Benim muhatap olduğum güvenlik görevlileri gayet iyiydi. Hem işlerini yaptılar hem de saygılı davrandılar. Görmediğim aksilikler olmuşsa yorumlara eklenebilir tabii ki.

Festival alanında sağlık çadırı, ambulans veya bunlara benzer şeyler göremedim. Var idiyse bu da yorumlara eklenebilir.

Ses düzeni yeterliydi. İlk gün çok parlak olmasa da sonraki günlerde iyileştirmeler yapıldı. Ancak sahnenin iki yanında asılı kabinlerin seyirciye dönük olması gerekmiyor muydu sanki? Overkill esnasında tuvalete gittim, kabinler o tarafa yönelik olduğu için ortalarda aldığımdan daha iyi bir ses duyuyordum mesela. Doğrusunu bilen aydınlatsın.

Güzide Arslaner
Görmeyi en çok istediğim gruplar Amorphis, Entombed, Heaven Shall Burn ve tabii ki Korpikciklerdi. Heaven Shal Burn’ü kısmen izleyebilmiş olsam da beklediğim tüm gruplardan umduğum tadı alabildim. Daha önce dinlemediğim ve mercek altına alacağım grup ise Evergrey olacak.

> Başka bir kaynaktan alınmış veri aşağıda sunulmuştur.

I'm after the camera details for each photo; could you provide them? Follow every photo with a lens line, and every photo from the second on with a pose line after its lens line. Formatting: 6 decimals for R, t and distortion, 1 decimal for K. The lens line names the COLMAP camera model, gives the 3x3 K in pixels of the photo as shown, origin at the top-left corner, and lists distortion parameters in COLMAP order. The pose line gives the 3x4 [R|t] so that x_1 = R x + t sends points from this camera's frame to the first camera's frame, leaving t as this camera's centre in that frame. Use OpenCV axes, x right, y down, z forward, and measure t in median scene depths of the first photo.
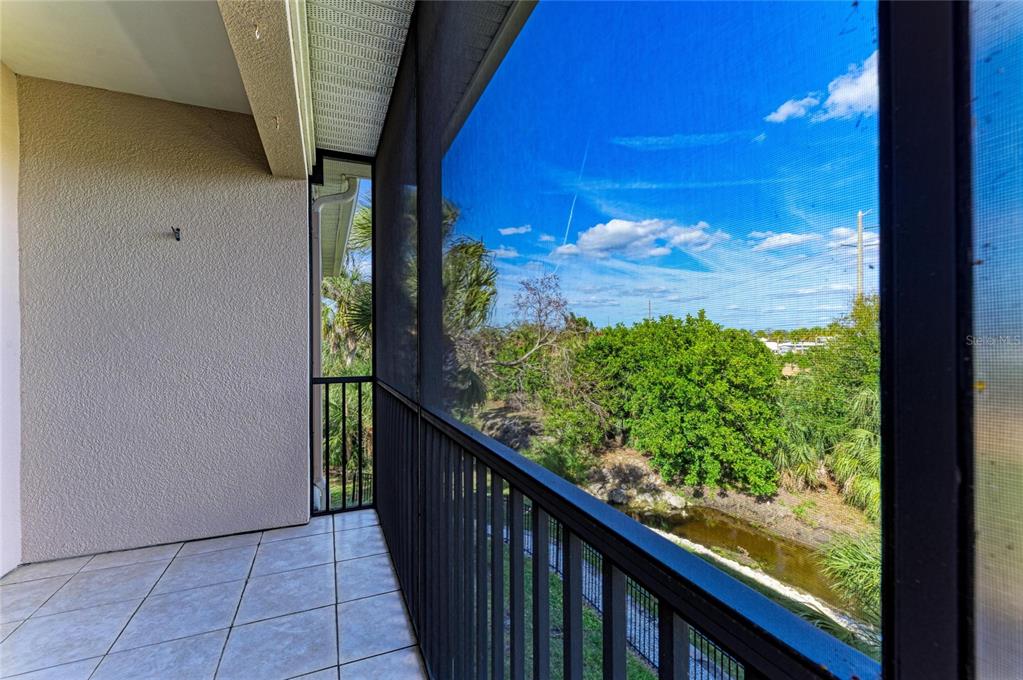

Çeşitlilik itibariyle canadian pharmacy online cialis festivalin emsallerine nazaran ileride olduğunu düşünüyorum. Bu çizginin geliştirilmesi, dinleyicinin beklentisinin doyurulması ve grupların dikkatinin çekilmesinde ciddi pay sahibi olacaktır. Teknik açıdansa kusursuzluktan uzak olduğu söylenebilir, ancak konserler esnasında (ne yazık ki) olağan aksaklıklar haricinde kabul edilemez herhangi bir fiyaskoya tanık olmadım. Düzenleyen şirketin organizasyon öncesinde ve esnasında tat kaçıran ciddi disiplinsizlikleri söz konusuydu, fakat bunların tekrarlanmamasını ve telafi edilmesi için girişimde bulunulmasını ümit ederek olumlu yanlarını hatırlamaya çalışacağım.

—————————

pasifagresif olarak festivalde emeği geçenlere teşekkür ediyoruz. Yazıdaki fotoğraflar, videolar ve festival sırasındaki yardımları ve muhabbetleri için de zafer’e, özgür’e, like fire’a, caksu’ya, jokernthiefmother’a, Bahadır Sarp’a, Cemre Kadelaryn’e, Deon’a, Onur Altınay’a, önder’e, dullunger’a, hen’e, Enver Yılmaz’a ve muhtemelen adını, nick’ini unuttuğumuz diğer arkadaşlara teşekkür ederiz.

EXODUS yeni albümünden üç şarkıya klip çektiğini ve üçünün de aşşşırı iyi olduğunu açıkladı
Bursalı hard rock grubu KARAMESAİ yeni şarkılarını sundu
Pasif Agresif, bir Wordpress marifetidir.